Дома собирается небольшая компания. Только самые близкие: мать, Генка с братьями, Алиска, Машка и Арман. Я накрываю скромный стол. Откупориваем бутылку вина, Арман произносит короткий тост, глаза его счастливо блестят.
— Чтобы у нашего сына всегда было светлое будущее. И чтобы мы всегда были рядом, несмотря ни на что.
Я гляжу на него, и сердце сжимается от переполняющей нежности. «Несмотря ни на что» — это так про нас…
После ужина мои, подгоняемые Генкой, быстро откланиваются. Машка отчаливает вслед за ними, и, наконец, мы остаемся одни. Гошка спит крепким сном в своей кроватке. На улице густеют сумерки, и окна заливает тёплым оранжевым светом уходящего солнца.
— Тебе тоже, наверное, пора?
Делаю все, чтобы в мой голос не проникло и тени сожаления.
— Да… Но сначала, я хотел бы с тобой поговорить, — начинает Арман с некоторой неловкостью.
— Что-то случилось?
— Как сказать, — нервно проводит пятерней по волосам. — Я обещал тебе квартиру.

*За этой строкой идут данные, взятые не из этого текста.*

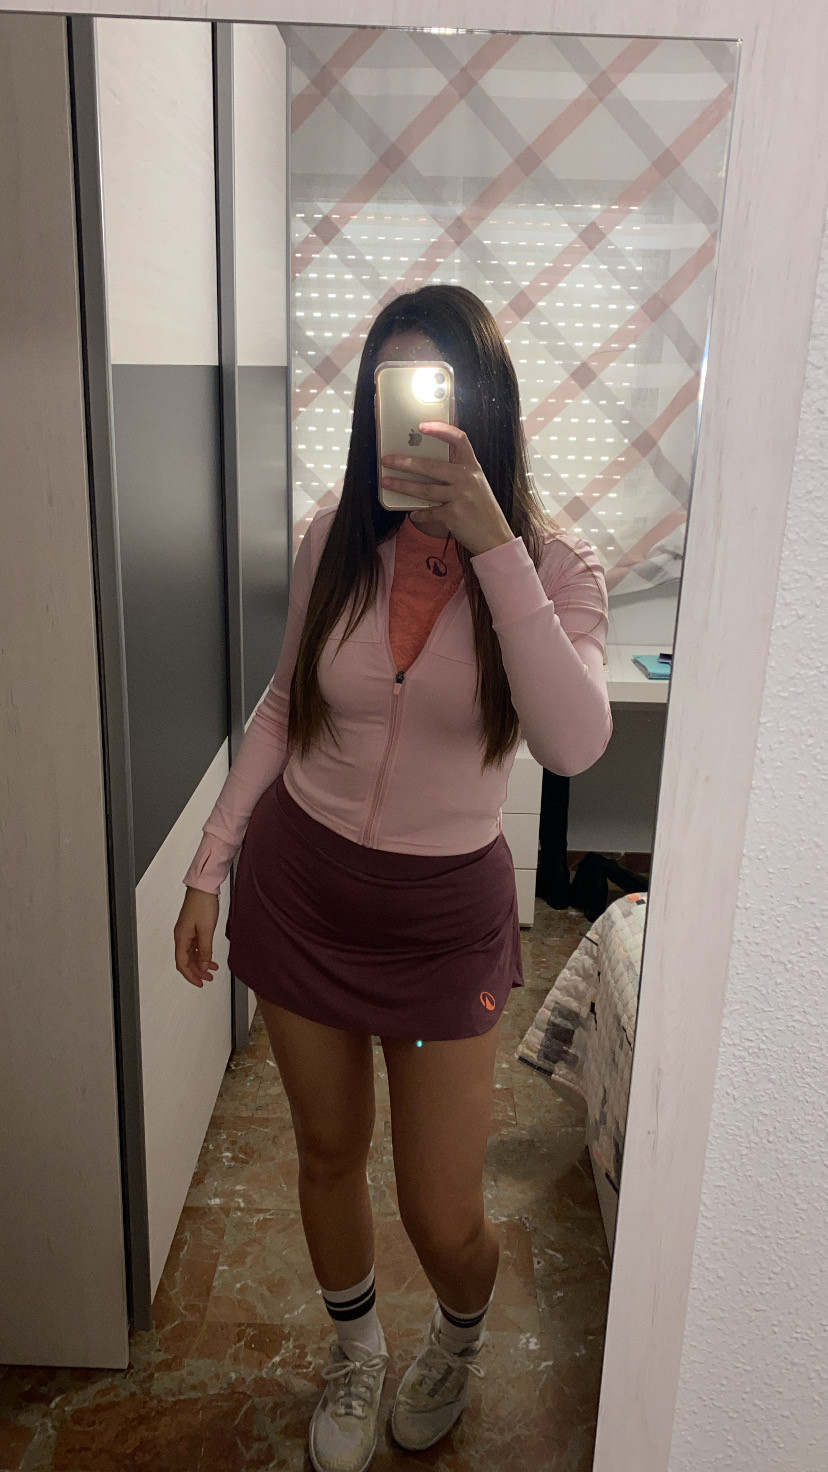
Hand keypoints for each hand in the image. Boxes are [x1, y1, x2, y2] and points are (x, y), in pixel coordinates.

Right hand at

Помнишь? — его голос звучит виновато.
— Помню, конечно, — настороженно подбираюсь я.
— Боюсь, мне придется нарушить слово. — Арман избегает смотреть мне в глаза. — На свадьбу Седы ушло больше, чем я мог рассчитывать. Ты уж прости. Если хочешь, я, конечно, могу как-то вынуть деньги из оборота…
Может, это дурость, о которой я впоследствии пожалею, но договорить я ему не даю. Нежным касанием прохожусь по его выбритой до скрипа щеке, понуждая взглянуть на меня прямо, и замечаю тихо:
— Господи, Арман, я же не требую ее прямо сейчас. Поживем на съемной.
Он не без облегчения вздыхает.
— Я всё равно её тебе подарю. Просто немного позже, хорошо?
— Хорошо. Я знаю, что ты свое слово сдержишь.
Встаю на цыпочки и мягко его целую. Если я и утрирую, то самую малость. И только потому, что чувствую — ему сейчас как никогда нужны слова поддержки. Он нуждается в человеке, рядом с которым он может позволить себе небольшую слабость. И тогда он горы свернет! Тогда у него все получится.
Свою квартиру — просторную трешку в чистовой отделке, я получаю в подарок к первому дню рождения Георгия. Арман светится, вручая мне ключи. Они в коробочке, я жду какой-то сюрприз вроде золотого браслета или чего-то такого, поскольку Арман уверен, что все женщины, подобно его жене, любят золото, а я не спешу его разубеждать, хотя не питаю к этому металлу особой страсти, предпочитаю всему другому минималистичную бижутерию. Так что, когда вместо браслета я вижу ключи, даже на миг теряюсь.